__WORK ITEM__:
From the line that contains "Phòng khách là không gian trung" to the end of the records below, copy every line exactly. Both the first and last of these lines count.

__MATERIAL SUPPLIED__:

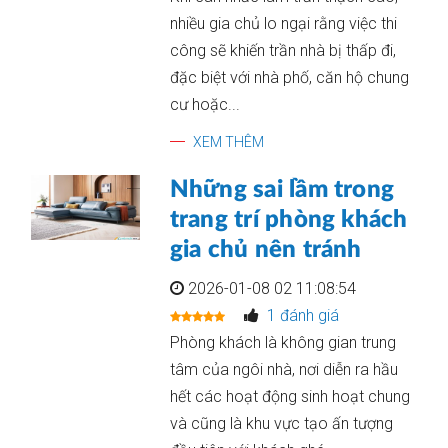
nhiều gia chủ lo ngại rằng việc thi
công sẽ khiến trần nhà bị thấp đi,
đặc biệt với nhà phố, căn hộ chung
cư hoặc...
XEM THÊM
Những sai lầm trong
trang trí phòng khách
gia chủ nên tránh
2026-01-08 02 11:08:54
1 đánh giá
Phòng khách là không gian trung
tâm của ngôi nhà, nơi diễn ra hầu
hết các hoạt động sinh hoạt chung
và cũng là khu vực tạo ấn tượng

__TASK OUTPUT__:
Phòng khách là không gian trung
tâm của ngôi nhà, nơi diễn ra hầu
hết các hoạt động sinh hoạt chung
và cũng là khu vực tạo ấn tượng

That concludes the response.